> [WORK TO BE COMPLETED]: How many lines in the rows below contain the word "What"? Reply with the number alone.

> [PROVIDED RECORDS]:

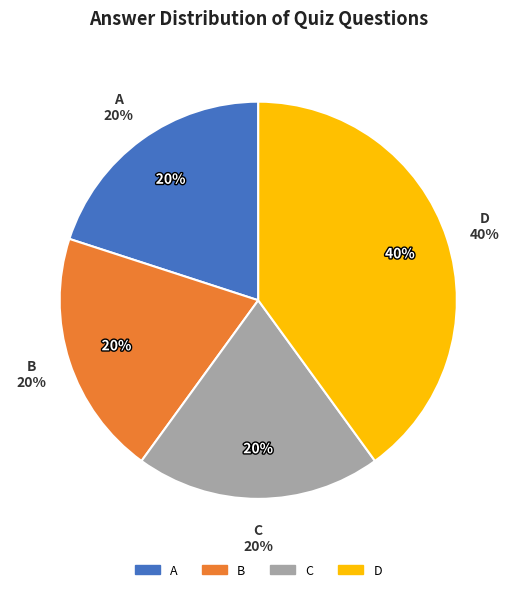

What percentage is NOT represented by C?

80.0%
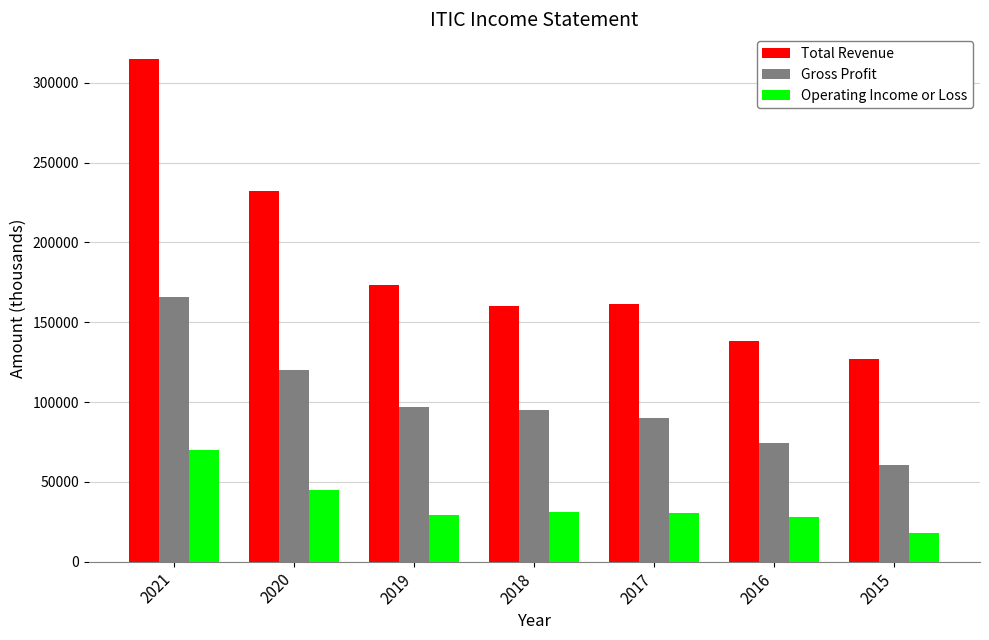

What is the maximum value for Operating Income or Loss?

70000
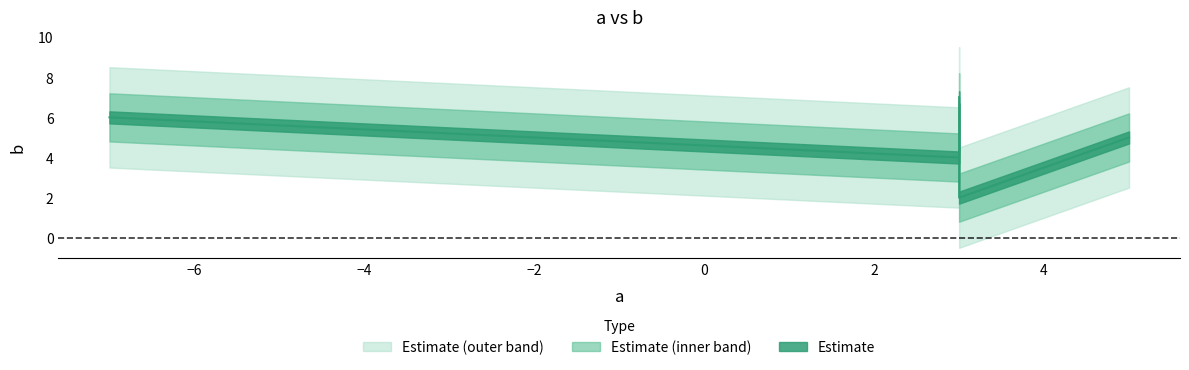

What is the label of the 4th point from the left?

5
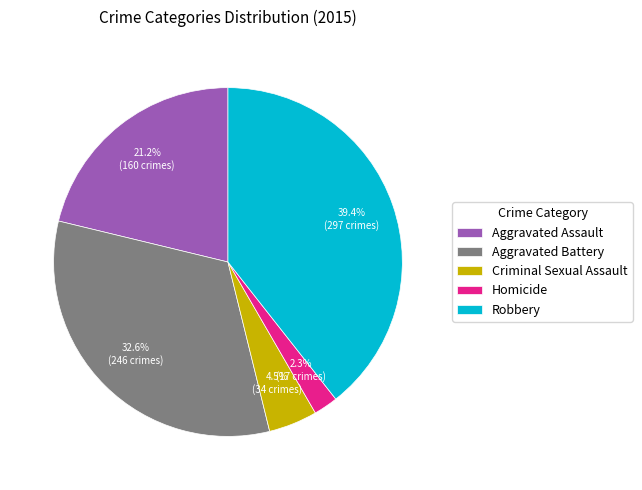

How many slices are in this pie chart?

5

> [FINISHED TASK]: 3